Thursday, March 31, 2016

NLRB Judge Rules that Employer Violated Federal Labor Law by Firing Employee for Profanity-Laced Derogatory Comment about a Customer

March 2016
By James B. Sherman, Esq.

Employers are likely to put this recent decision in the ever growing category of unthinkable rulings coming from the National Labor Relations Board (NLRB) these days. An employee of Quicken Loans commented to a co-worker during a conversation that took place in a restroom, that a customer needed to “call a client care specialist and stop wasting my [f-ing] time.” When a manager later learned of this the employee believed to have made the comment, was summarily discharged.
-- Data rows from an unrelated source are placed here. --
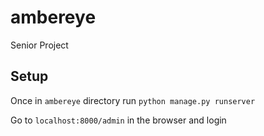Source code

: # ambereye
Senior Project


## Setup
Once in `ambereye` directory run `python manage.py runserver`

Go to `localhost:8000/admin` in the browser and login
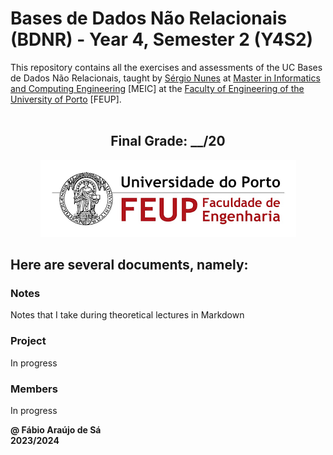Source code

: # Bases de Dados Não Relacionais (BDNR) - Year 4, Semester 2 (Y4S2)

This repository contains all the exercises and assessments of the UC Bases de Dados Não Relacionais, taught by [Sérgio Nunes](https://sigarra.up.pt/feup/pt/func_geral.formview?p_codigo=310021) at [Master in Informatics and Computing Engineering](https://sigarra.up.pt/feup/pt/cur_geral.cur_view?pv_curso_id=22862) [MEIC] at the [Faculty of Engineering of the University of Porto](https://sigarra.up.pt/feup/pt/web_page.Inicial) [FEUP]. <br> <br>

<h2 align = "center" >Final Grade: __/20</h2>
<p align = "center" >
  <img 
       title = "FEUP logo"
       src = "Images//FEUP_Logo.png" 
       alt = "FEUP Logo"  
       />
</p>

## Here are several documents, namely:

### Notes

Notes that I take during theoretical lectures in Markdown <br>

### Project

In progress

### Members

In progress

**@ Fábio Araújo de Sá** <br>
**2023/2024**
Management declared that the offending employee was terminated to uphold a company culture where all employees are expected at all times to display the utmost degree of professionalism and integrity. However, as is becoming more and more common these days, even for those who are not represented by a union, the employee went to the NLRB to file an “unfair labor practice,” or ULP charge. Following an investigation the NLRB’s General Counsel issued a complaint against Quicken Loans and the matter went to a full evidentiary hearing. Following the hearing, Administrative Law Judge (ALJ) Dickie Montemayor ruled in the employee’s favor. Notwithstanding the employee’s use of a vulgarity in reference to a customer, the ALJ determined the profane comment nevertheless amounted to “concerted activity” worthy of protection under Section 7 of the National Labor Relations Act. The ALJ therefore ruled that Quicken Loans violated federal labor law and ordered the firm to: (1) rehire the employee; (2) pay him for all lost earnings and otherwise make him “whole”; and (3) eliminate any work rules that “unlawfully restrain … employees’ rights to discuss working conditions.” In other words, Quicken Loans’ expectations for employees to at all times display professionalism, integrity, etc. interfered with this employee’s “protected right” to refer to its customer using profanity and, therefore, was deemed an unlawful policy that could not be maintained!
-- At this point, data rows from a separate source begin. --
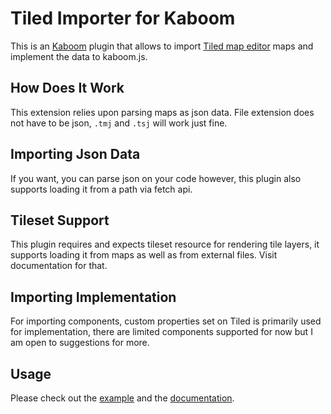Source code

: # Tiled Importer for Kaboom

This is an [Kaboom](https://kaboomjs.com) plugin that allows to import [Tiled map editor](https://www.mapeditor.org) maps and implement the data to kaboom.js.

## How Does It Work

This extension relies upon parsing maps as json data. File extension does not have to be json, `.tmj` and `.tsj` will work just fine.

## Importing Json Data

If you want, you can parse json on your code however, this plugin also supports loading it from a path via fetch api.

## Tileset Support

This plugin requires and expects tileset resource for rendering tile layers, it supports loading it from maps as well as from external files. Visit documentation for that.

## Importing Implementation

For importing components, custom properties set on Tiled is primarily used for implementation, there are limited components supported for now but I am open to suggestions for more.

## Usage

Please check out the [example](example/main.js) and the [documentation](lib/README.md).

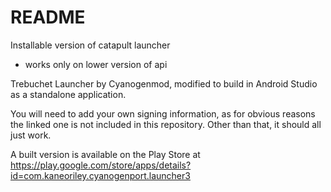 # README #

Installable version of catapult launcher
* works only on lower version of api 

Trebuchet Launcher by Cyanogenmod, modified to build in Android Studio as a standalone application.

You will need to add your own signing information, as for obvious reasons the linked one is not included in this repository. Other than that, it should all just work.

A built version is available on the Play Store at https://play.google.com/store/apps/details?id=com.kaneoriley.cyanogenport.launcher3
Section 7 of the NLRA prohibits employers from unlawfully interfering with or restraining employees’ rights to engage in “concerted activity” for the purpose of “mutual aid and protection” in regards to terms and conditions of employment. For decades in the past, in order for conduct to be protected as “concerted” the NLRB has required that an employee must have acted on behalf of more employees than just himself or herself. However, in the Quicken Loans case the employee’s comment clearly was directed to a co-worker, complaining about a customer. How, you ask, can this have been found to involve mutual aid and protection for others? The ALJ somehow concluded that the employee’s profanity was a “preliminary action” necessary to “lay the groundwork for group activity.” Really? The ALJ appears to have used pure speculation to conclude that the employee’s f-bomb was used to cause the other employee to voice support for his complaints. Again, really?

The ALJ’s decision in Quicken Loans, if it stands, drastically broadens the scope of protected concerted activity to include individual actions or comments that do not involve other employees, and have little or nothing to do with mutual aid or protection. Many employers will no doubt be deeply troubled that this decision found that disciplining an employee for derogatory and vulgar comments aimed at his employer’s customers, was against federal labor law. However, the Quicken Loans decision could be opening a much larger “Pandora’s Box” of problems for employers. By defining concerted/group activities to include individual comments based on an NLRB judge’s unproven assumptions that an employee appearing to be acting alone, may have been “laying the groundwork” for concerted activities at some future point in time, concerted employee activities protected by federal labor law effectively would be without limitation.

Quite understandably, a spokesperson for Quicken Loans called the decision “ridiculous.”